For the last decade, my hair has been my crown. I have nurtured it, protected it and guarded it with my life – until six months ago.

For as long as I can remember, such large emphasis has been placed on hair, whether real or synthetic. In my younger days, I remember routine visits to the hairdressers where I would select my preference amongst an assortment of braided styles and sit for hours in anticipation for the result. The next few weeks would be spent in an attempt to maintain the hairstyle and around the fourth week, repeat.

 

My early teenage years saw the rise of the natural hair movement, originating in the states during the 2000s. I very quickly jumped on the bandwagon and educated myself on the different hair curl categories (type 2a-4c), how to prevent breakage and constantly updated myself on the best products for natural hair.
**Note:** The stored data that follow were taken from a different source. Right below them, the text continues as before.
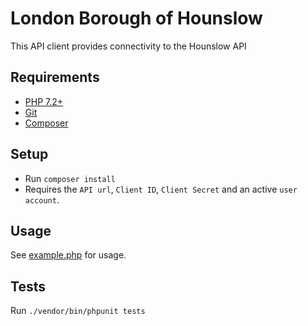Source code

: # London Borough of Hounslow

This API client provides connectivity to the Hounslow API

## Requirements

- [PHP 7.2+](https://www.php.net/downloads.php)
- [Git](https://git-scm.com/downloads)
- [Composer](https://getcomposer.org)

## Setup

- Run `composer install`
- Requires the `API url`, `Client ID`, `Client Secret` and an active `user account`.

## Usage

See [example.php](example.php) for usage.

## Tests

Run `./vendor/bin/phpunit tests`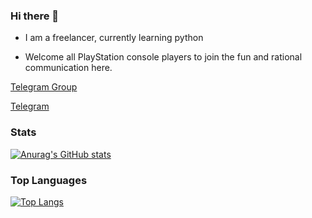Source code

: ### Hi there 👋

- I am a freelancer, currently learning python

- Welcome all PlayStation console players to join the fun and rational communication here.

[Telegram Group](https://t.me/PlayStation4Tw)

[Telegram](https://t.me/Kevin_RX)

### Stats
[![Anurag's GitHub stats](https://github-readme-stats.vercel.app/api?username=makubex2010?theme=chartreuse-dark)](https://github.com/makubex2010/github-readme-stats)
### Top Languages
[![Top Langs](https://github-readme-stats.vercel.app/api/top-langs/?username=makubex2010)](https://github.com/makubex2010/github-readme-stats)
The movement was a refreshing break-away from the lack of representation of natural and afro-textured hair in the media. I’d make regular visits to local beauty supply stores, eager to finally discover if many of the hyped hair products I had seen in videos from American YouTubers were finally available in the UK. With social media creating an increased demand, many natural hair brands finally took heed and I quickly stacked my beauty drawer on par with my favourite vloggers' recommendations.

 

A couple of years later and wigs were making a stamp in the black hair market. Wigs made of weaves that you could sew, glue or clip in became a hot commodity and I found my adolescent self-oscillating between my natural hair and hair extensions. Prices rapidly increased, skilled hairdressers became harder to find and the pressure to look beautiful was on. A hairstyle would need to be planned in advance, thoroughly thought out and adhere to whatever current trend was sweeping social media at the time.
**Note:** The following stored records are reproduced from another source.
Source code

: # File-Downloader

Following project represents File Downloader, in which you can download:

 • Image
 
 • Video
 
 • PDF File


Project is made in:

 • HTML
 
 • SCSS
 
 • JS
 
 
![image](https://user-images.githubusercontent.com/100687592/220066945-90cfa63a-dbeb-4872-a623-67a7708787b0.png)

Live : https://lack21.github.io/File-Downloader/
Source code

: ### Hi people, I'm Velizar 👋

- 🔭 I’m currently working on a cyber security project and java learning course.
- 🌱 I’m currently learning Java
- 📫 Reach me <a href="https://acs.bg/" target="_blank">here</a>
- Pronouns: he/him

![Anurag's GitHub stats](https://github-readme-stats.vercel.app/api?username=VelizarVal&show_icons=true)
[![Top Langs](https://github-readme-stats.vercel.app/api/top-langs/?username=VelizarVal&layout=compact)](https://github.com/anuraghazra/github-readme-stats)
I gradually found myself placing grave significance on my hair and internalising any comments I would receive in regards to it. My hair became less of an expression and my hairstyles became less of a choice. ‘The longer, the better’ had been ingrained into my conscience so I always attributed my satisfaction of my natural hair to this, often prioritising length over health. I also could no longer ignore the fact that was deemed desirable always coincidentally aligned with euro-centric beauty standards.

 

Days spent frustratingly obsessing over my hair and my inability to keep up with everybody else’s notion of beauty was taking its toll on my self-esteem. I found myself dependant on my hair as the finishing touch to any look, while subconsciously having already decided it wasn’t enough. Hair almost seemed like the prerequisite to any level of femininity and I knew that there was no level of self-worth I could find in the strands that grew out of my head, or that I attached to my head... so I let it go.

It was almost like a scene in a movie. I sat in front of the full-length mirror in my bedroom with clippers in one hand and a hand-held mirror in the other. One YouTube tutorial later and an amateur job that I subsequently rectified at a barber-shop, I was forced to accept that the tool I had held on to for what seemed like forever, to affirm my place in society as a woman and meet the standard and ideologies of attraction, was gone.

 

Although my decision initially plagued me with undercurrents of fear and anxiety, I felt as though a huge weight had been lifted off my shoulders. I could finally be unapologetically me. I was optimistic about the future, eager to explore my femininity through aspects beyond my appearance and re-define my own personal perception of beauty.

Fast forward six months, I have discovered new realms of self-love and now understand that the need to establish ourselves beyond societal expectations is crucial. Beauty is honestly skin-deep and sometimes it takes being vulnerable to obtain the truest version of ourselves. I loved my hair but I knew that I couldn’t depend on it. I now know that when it comes to my appearance, the only opinion that matters is my own.